#### INSTRUCTIONS TO FOLLOW
Lay out the listing, from its first line through the line containing "neden tam da burada yaşandığını", as a Markdown table with the columns Number and Text. Each line gets its own numbered row, and blank lines are left out.

<<<<

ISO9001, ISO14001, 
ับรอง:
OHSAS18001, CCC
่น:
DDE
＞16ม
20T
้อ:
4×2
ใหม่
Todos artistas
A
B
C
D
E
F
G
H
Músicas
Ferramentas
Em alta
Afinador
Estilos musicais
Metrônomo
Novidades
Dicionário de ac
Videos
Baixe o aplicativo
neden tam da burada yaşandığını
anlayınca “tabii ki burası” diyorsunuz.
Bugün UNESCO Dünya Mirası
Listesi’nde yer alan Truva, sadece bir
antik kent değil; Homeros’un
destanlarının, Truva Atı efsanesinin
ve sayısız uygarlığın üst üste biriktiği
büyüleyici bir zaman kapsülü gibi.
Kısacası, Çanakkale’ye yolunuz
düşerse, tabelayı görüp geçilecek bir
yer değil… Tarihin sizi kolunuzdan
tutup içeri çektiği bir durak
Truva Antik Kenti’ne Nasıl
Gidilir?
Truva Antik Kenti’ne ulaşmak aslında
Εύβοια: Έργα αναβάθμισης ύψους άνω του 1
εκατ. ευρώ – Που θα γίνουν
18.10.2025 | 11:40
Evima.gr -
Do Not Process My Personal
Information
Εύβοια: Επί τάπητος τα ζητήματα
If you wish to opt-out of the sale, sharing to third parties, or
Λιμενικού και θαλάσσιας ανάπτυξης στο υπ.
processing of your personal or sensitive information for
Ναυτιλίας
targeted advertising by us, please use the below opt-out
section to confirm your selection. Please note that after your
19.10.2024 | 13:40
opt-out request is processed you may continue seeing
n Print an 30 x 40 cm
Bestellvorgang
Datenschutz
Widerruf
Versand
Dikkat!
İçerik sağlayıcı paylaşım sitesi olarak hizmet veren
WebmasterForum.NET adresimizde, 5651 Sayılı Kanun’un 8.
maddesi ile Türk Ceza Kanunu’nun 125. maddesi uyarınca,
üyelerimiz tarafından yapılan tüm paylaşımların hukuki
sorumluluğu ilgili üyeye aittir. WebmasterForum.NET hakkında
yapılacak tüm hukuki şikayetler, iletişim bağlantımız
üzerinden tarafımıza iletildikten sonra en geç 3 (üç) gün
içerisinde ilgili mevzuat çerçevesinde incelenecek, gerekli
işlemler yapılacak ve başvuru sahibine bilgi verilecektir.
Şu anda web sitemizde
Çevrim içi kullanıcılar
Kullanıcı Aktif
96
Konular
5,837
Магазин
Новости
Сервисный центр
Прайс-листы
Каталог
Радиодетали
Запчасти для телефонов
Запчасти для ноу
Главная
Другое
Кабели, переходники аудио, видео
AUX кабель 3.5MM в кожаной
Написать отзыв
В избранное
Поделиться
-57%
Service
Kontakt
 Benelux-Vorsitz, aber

>>>>

#### WRITTEN REPLY
| Number | Text |
|---|---|
| 1 | ISO9001, ISO14001,  |
| 2 | ับรอง: |
| 3 | OHSAS18001, CCC |
| 4 | ่น: |
| 5 | DDE |
| 6 | ＞16ม |
| 7 | 20T |
| 8 | ้อ: |
| 9 | 4×2 |
| 10 | ใหม่ |
| 11 | Todos artistas |
| 12 | A |
| 13 | B |
| 14 | C |
| 15 | D |
| 16 | E |
| 17 | F |
| 18 | G |
| 19 | H |
| 20 | Músicas |
| 21 | Ferramentas |
| 22 | Em alta |
| 23 | Afinador |
| 24 | Estilos musicais |
| 25 | Metrônomo |
| 26 | Novidades |
| 27 | Dicionário de ac |
| 28 | Videos |
| 29 | Baixe o aplicativo |
| 30 | neden tam da burada yaşandığını |